━━ Selected passage ━━
June 3, 2025 testimony before the Joint Committee on Environment and Natural Resources at the Statehouse
Good afternoon! Hello Chair Rausch, Chair Barber, and members of the committee. Thank you for this opportunity to speak in favor of the suite of drought bills, specifically S.586/H.1003, filed by Senator Eldridge and Representatives Joan Meschino and John Rogers. I’m here to ask you to report these bills out favorably.
I’m Liz Green, director at Three Sisters, based in Ipswich and Wenham on the North Shore. We are a nonprofit community farm, growing fresh produce for our low-income, food-insecure neighbors in 20 cities and towns across Essex County, serving people from Haverhill to Gloucester to Salem.
Farms like ours invest in public health - community health - not just by growing and distributing nutritious food, but by using sustainable farming practices on our land. We know we are connected to our larger ecosystem through soils, air, wildlife habitat, and especially through the shared water system that we all depend on.
━━━
━━ Information supplied ━━
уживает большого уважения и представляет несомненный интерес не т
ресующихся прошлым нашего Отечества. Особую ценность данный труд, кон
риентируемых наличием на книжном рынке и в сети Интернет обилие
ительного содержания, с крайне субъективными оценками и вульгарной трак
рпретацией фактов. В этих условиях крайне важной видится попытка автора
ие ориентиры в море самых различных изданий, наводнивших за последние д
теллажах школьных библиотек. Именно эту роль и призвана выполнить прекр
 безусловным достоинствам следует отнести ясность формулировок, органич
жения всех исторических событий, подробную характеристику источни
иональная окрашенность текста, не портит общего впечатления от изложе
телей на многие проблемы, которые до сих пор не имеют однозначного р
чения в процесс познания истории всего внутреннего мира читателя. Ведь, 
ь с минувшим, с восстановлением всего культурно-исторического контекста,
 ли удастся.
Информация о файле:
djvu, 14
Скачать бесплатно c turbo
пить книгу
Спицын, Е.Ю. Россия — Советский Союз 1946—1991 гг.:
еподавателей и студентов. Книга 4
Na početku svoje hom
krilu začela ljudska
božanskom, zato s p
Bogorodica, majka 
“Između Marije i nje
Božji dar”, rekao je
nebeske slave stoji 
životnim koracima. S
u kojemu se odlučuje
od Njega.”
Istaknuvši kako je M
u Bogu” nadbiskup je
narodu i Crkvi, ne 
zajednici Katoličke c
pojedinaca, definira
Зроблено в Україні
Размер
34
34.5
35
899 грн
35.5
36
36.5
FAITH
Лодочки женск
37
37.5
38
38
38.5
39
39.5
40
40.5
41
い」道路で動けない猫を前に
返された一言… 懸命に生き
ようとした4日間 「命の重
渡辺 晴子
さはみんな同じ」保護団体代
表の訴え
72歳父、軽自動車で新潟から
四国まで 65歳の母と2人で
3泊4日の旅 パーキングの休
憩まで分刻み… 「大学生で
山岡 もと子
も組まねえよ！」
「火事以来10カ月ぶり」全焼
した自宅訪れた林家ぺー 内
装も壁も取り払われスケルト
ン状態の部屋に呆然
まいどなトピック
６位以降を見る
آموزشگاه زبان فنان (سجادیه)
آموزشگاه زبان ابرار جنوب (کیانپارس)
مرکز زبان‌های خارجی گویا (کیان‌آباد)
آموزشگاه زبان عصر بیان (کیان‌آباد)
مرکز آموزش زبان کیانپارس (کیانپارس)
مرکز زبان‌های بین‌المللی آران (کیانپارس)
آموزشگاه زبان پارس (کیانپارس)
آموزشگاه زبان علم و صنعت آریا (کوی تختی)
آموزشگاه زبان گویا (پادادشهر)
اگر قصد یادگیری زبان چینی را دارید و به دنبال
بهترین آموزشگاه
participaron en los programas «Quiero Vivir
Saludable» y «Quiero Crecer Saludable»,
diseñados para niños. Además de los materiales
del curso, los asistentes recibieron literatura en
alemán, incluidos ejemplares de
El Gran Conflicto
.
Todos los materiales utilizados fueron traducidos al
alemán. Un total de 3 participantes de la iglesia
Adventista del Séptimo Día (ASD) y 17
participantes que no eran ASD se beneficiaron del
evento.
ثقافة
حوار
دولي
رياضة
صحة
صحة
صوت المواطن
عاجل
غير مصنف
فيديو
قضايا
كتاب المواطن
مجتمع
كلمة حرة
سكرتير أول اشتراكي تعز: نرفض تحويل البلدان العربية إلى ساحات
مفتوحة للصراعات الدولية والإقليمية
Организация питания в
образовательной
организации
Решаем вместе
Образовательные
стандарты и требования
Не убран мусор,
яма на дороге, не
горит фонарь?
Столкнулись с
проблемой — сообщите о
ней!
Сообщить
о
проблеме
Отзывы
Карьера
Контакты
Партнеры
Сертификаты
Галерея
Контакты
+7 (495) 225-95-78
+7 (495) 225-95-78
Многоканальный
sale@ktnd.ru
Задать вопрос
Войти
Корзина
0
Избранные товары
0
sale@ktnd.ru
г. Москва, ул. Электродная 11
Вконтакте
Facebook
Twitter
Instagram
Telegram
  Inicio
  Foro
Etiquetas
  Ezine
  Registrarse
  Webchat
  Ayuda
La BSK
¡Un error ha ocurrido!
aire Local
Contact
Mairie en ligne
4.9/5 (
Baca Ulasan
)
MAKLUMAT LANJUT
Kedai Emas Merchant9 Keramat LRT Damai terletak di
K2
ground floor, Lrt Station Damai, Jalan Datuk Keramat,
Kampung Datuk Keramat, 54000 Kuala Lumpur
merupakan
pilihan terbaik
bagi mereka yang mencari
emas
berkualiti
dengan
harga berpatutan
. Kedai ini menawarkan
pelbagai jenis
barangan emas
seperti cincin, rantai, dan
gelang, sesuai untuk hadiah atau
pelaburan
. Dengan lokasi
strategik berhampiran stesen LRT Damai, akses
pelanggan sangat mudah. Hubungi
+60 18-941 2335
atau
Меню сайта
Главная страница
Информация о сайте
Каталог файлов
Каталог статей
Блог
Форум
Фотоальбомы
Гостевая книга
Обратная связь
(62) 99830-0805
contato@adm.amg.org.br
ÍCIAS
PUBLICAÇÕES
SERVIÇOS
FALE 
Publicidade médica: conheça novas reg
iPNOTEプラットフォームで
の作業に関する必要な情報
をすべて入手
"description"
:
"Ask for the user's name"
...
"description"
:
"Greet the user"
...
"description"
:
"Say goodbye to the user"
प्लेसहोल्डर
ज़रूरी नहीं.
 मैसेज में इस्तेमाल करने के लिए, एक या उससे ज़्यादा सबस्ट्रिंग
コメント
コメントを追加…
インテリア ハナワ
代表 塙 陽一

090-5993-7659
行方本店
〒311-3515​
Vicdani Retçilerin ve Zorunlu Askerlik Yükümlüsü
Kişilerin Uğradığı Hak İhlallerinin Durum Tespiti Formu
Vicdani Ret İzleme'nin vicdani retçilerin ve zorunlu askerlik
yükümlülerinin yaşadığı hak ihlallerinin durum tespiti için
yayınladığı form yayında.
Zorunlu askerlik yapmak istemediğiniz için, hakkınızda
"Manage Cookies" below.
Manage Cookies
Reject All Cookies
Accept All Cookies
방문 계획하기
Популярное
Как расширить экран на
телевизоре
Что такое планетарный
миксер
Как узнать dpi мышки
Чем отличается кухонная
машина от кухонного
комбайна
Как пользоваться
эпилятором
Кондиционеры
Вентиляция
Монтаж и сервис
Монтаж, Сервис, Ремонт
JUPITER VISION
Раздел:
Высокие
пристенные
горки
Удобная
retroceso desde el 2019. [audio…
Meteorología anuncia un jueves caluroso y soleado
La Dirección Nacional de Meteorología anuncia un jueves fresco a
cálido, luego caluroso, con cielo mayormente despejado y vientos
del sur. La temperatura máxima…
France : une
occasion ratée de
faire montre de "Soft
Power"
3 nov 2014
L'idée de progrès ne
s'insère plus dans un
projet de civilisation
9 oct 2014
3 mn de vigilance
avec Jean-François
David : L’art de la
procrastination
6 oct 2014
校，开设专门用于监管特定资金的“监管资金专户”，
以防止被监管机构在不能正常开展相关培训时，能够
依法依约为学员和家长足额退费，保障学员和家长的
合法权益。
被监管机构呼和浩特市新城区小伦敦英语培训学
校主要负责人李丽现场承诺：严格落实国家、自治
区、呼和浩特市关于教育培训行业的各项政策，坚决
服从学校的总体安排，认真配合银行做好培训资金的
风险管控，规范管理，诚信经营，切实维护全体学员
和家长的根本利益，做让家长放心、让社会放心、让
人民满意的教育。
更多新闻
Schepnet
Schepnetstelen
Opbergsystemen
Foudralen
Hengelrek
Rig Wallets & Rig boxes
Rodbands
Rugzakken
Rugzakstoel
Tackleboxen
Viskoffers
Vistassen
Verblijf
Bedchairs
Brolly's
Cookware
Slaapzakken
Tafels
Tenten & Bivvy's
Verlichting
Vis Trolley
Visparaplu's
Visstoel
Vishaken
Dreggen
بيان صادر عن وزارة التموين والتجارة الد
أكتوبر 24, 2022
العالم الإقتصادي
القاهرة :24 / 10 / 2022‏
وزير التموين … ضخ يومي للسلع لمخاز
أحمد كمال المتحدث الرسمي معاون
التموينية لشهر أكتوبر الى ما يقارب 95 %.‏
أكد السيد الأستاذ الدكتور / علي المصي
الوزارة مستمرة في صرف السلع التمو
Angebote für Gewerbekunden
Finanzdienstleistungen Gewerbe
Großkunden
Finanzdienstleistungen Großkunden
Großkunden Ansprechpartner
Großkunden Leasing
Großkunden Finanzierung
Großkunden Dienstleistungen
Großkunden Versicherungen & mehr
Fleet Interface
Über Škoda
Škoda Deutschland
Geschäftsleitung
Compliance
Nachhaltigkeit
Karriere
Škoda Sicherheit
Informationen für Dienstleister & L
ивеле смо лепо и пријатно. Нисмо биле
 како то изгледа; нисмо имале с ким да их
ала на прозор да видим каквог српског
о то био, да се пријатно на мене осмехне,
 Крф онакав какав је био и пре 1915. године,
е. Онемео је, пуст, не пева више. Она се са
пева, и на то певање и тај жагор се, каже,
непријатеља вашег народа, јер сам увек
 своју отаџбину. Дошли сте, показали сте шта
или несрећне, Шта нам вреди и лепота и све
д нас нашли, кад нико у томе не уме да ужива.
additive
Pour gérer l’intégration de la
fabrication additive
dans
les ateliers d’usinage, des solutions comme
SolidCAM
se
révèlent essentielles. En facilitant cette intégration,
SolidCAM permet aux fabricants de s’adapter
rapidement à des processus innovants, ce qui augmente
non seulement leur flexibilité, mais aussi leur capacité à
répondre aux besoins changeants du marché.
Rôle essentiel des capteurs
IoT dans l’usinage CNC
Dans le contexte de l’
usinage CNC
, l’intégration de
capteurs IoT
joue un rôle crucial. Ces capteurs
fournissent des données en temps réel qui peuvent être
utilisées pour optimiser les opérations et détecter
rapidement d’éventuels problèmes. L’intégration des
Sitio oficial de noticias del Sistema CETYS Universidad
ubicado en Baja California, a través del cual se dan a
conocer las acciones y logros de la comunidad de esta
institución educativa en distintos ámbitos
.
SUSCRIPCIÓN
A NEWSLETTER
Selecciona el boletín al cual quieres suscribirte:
━━━
Assigned task ▸ Copy the drought bill testimony word for word, from "June 3, 2025" up to and including "Gloucester to Salem.".

Task output ▸
June 3, 2025 testimony before the Joint Committee on Environment and Natural Resources at the Statehouse
Good afternoon! Hello Chair Rausch, Chair Barber, and members of the committee. Thank you for this opportunity to speak in favor of the suite of drought bills, specifically S.586/H.1003, filed by Senator Eldridge and Representatives Joan Meschino and John Rogers. I’m here to ask you to report these bills out favorably.
I’m Liz Green, director at Three Sisters, based in Ipswich and Wenham on the North Shore. We are a nonprofit community farm, growing fresh produce for our low-income, food-insecure neighbors in 20 cities and towns across Essex County, serving people from Haverhill to Gloucester to Salem.